:: SOURCE PASSAGE

[PVE 8.4.1] Ballooning doesn't work ?

garfieldfr

Member
May 5, 2020
10
1
23
59
France
Hello,

After update to 8.4.1, I have some error on VMs :

On a VM (Debian 12 up to date, juste Apache/MariaDB/vscode - I use it to remote develop ), I get "Out of memory" when ballooning is checked.
Initial setup :
Avec_balloning.png
I get this error :
OutOfMemory.png

When I uncheck "ballooning device" or set "min memory"="Memory" then all works.

I have same problème on a Debian 11 (with Gitlab CE on it)

Is it a bug or a new config is required ?
 
First things first, I'd make sure you're using guest-agent and it's properly recognized in PVE. Look at the guest summary and ensure you can see the guest IPs and memory statistics.

Second, 2GB is a fairly low minimum. Have you tried raising the minimum / maximum to a bit higher and checking performance? Is there anything that could be interfering with it picking up additional RAM between minimum and maximum? Such as having the minimum available to start the machine but not enough available to ramp up to maximum during start/high load? How much memory does the guest OS recognize?

Try to get your machine to a stable point and then list processes by RAM usage and see if there's anything hogging more than you'd expect. Or at least, ensure that you're sitting comfortable within the maximum memory allocation.

::::

> _ACTIVITY LIST_
[a] Reproduce the whole forum thread about ballooning above, word for word.
[b] Format the entries below as a Markdown table with the columns Row and Entry line. Number each line in Row, put its text in Entry line, skip blank lines, and leave out the pictures.

:: DATA FOR THE TASK

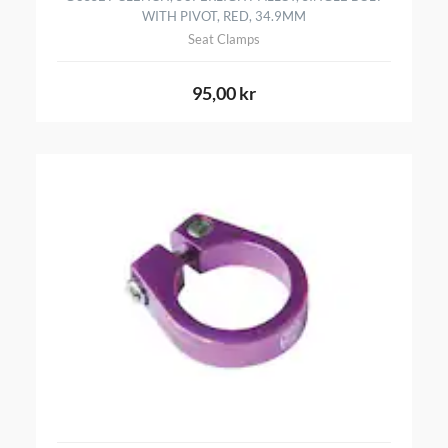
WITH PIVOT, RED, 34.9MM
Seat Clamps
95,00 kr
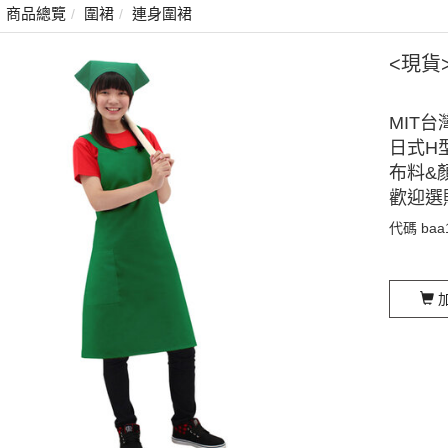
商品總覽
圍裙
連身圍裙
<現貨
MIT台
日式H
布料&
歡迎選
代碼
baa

::::

> _TASK-BY-TASK OUTPUTS_
[a]
[PVE 8.4.1] Ballooning doesn't work ?

garfieldfr

Member
May 5, 2020
10
1
23
59
France
Hello,

After update to 8.4.1, I have some error on VMs :

On a VM (Debian 12 up to date, juste Apache/MariaDB/vscode - I use it to remote develop ), I get "Out of memory" when ballooning is checked.
Initial setup :
Avec_balloning.png
I get this error :
OutOfMemory.png

When I uncheck "ballooning device" or set "min memory"="Memory" then all works.

I have same problème on a Debian 11 (with Gitlab CE on it)

Is it a bug or a new config is required ?
 
First things first, I'd make sure you're using guest-agent and it's properly recognized in PVE. Look at the guest summary and ensure you can see the guest IPs and memory statistics.

Second, 2GB is a fairly low minimum. Have you tried raising the minimum / maximum to a bit higher and checking performance? Is there anything that could be interfering with it picking up additional RAM between minimum and maximum? Such as having the minimum available to start the machine but not enough available to ramp up to maximum during start/high load? How much memory does the guest OS recognize?

Try to get your machine to a stable point and then list processes by RAM usage and see if there's anything hogging more than you'd expect. Or at least, ensure that you're sitting comfortable within the maximum memory allocation.

[b]
| Row | Entry line |
|---|---|
| 1 | WITH PIVOT, RED, 34.9MM |
| 2 | Seat Clamps |
| 3 | 95,00 kr |
| 4 | 商品總覽 |
| 5 | 圍裙 |
| 6 | 連身圍裙 |
| 7 | <現貨 |
| 8 | MIT台 |
| 9 | 日式H |
| 10 | 布料& |
| 11 | 歡迎選 |
| 12 | 代碼 |
| 13 | baa |